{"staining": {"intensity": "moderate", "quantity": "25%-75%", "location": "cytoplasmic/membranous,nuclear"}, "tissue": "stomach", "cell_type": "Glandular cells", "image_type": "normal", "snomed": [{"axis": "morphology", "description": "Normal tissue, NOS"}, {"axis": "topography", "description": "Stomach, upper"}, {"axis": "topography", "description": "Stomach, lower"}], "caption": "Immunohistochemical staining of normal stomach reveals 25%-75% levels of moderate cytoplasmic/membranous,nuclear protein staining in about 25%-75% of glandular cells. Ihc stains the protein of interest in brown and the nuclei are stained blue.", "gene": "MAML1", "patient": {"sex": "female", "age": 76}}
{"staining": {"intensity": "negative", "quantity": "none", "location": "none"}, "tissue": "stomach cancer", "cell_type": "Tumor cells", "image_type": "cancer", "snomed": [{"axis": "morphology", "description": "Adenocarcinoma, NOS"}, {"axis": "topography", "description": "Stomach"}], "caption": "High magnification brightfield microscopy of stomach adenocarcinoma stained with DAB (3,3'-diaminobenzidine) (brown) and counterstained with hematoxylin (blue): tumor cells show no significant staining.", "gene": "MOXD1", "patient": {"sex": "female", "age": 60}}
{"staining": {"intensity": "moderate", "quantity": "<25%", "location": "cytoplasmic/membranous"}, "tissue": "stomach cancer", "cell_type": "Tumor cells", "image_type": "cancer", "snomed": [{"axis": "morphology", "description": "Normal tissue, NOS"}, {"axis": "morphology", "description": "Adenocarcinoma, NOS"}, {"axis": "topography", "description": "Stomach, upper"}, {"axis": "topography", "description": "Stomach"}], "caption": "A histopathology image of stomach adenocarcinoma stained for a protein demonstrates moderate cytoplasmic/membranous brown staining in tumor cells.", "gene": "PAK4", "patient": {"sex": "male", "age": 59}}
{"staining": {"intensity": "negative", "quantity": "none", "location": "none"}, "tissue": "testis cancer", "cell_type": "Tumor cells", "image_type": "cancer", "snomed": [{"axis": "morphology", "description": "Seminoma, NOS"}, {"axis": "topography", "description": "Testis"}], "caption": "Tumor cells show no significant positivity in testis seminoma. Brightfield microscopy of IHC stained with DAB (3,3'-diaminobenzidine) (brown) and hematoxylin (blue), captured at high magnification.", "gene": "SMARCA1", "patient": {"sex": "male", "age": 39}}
· · · ·
◆ What needs to be done:
Starting from the first line above, copy the data through to the last line exactly.

◆ Response to this task:
{"staining": {"intensity": "moderate", "quantity": "25%-75%", "location": "cytoplasmic/membranous,nuclear"}, "tissue": "stomach", "cell_type": "Glandular cells", "image_type": "normal", "snomed": [{"axis": "morphology", "description": "Normal tissue, NOS"}, {"axis": "topography", "description": "Stomach, upper"}, {"axis": "topography", "description": "Stomach, lower"}], "caption": "Immunohistochemical staining of normal stomach reveals 25%-75% levels of moderate cytoplasmic/membranous,nuclear protein staining in about 25%-75% of glandular cells. Ihc stains the protein of interest in brown and the nuclei are stained blue.", "gene": "MAML1", "patient": {"sex": "female", "age": 76}}
{"staining": {"intensity": "negative", "quantity": "none", "location": "none"}, "tissue": "stomach cancer", "cell_type": "Tumor cells", "image_type": "cancer", "snomed": [{"axis": "morphology", "description": "Adenocarcinoma, NOS"}, {"axis": "topography", "description": "Stomach"}], "caption": "High magnification brightfield microscopy of stomach adenocarcinoma stained with DAB (3,3'-diaminobenzidine) (brown) and counterstained with hematoxylin (blue): tumor cells show no significant staining.", "gene": "MOXD1", "patient": {"sex": "female", "age": 60}}
{"staining": {"intensity": "moderate", "quantity": "<25%", "location": "cytoplasmic/membranous"}, "tissue": "stomach cancer", "cell_type": "Tumor cells", "image_type": "cancer", "snomed": [{"axis": "morphology", "description": "Normal tissue, NOS"}, {"axis": "morphology", "description": "Adenocarcinoma, NOS"}, {"axis": "topography", "description": "Stomach, upper"}, {"axis": "topography", "description": "Stomach"}], "caption": "A histopathology image of stomach adenocarcinoma stained for a protein demonstrates moderate cytoplasmic/membranous brown staining in tumor cells.", "gene": "PAK4", "patient": {"sex": "male", "age": 59}}
{"staining": {"intensity": "negative", "quantity": "none", "location": "none"}, "tissue": "testis cancer", "cell_type": "Tumor cells", "image_type": "cancer", "snomed": [{"axis": "morphology", "description": "Seminoma, NOS"}, {"axis": "topography", "description": "Testis"}], "caption": "Tumor cells show no significant positivity in testis seminoma. Brightfield microscopy of IHC stained with DAB (3,3'-diaminobenzidine) (brown) and hematoxylin (blue), captured at high magnification.", "gene": "SMARCA1", "patient": {"sex": "male", "age": 39}}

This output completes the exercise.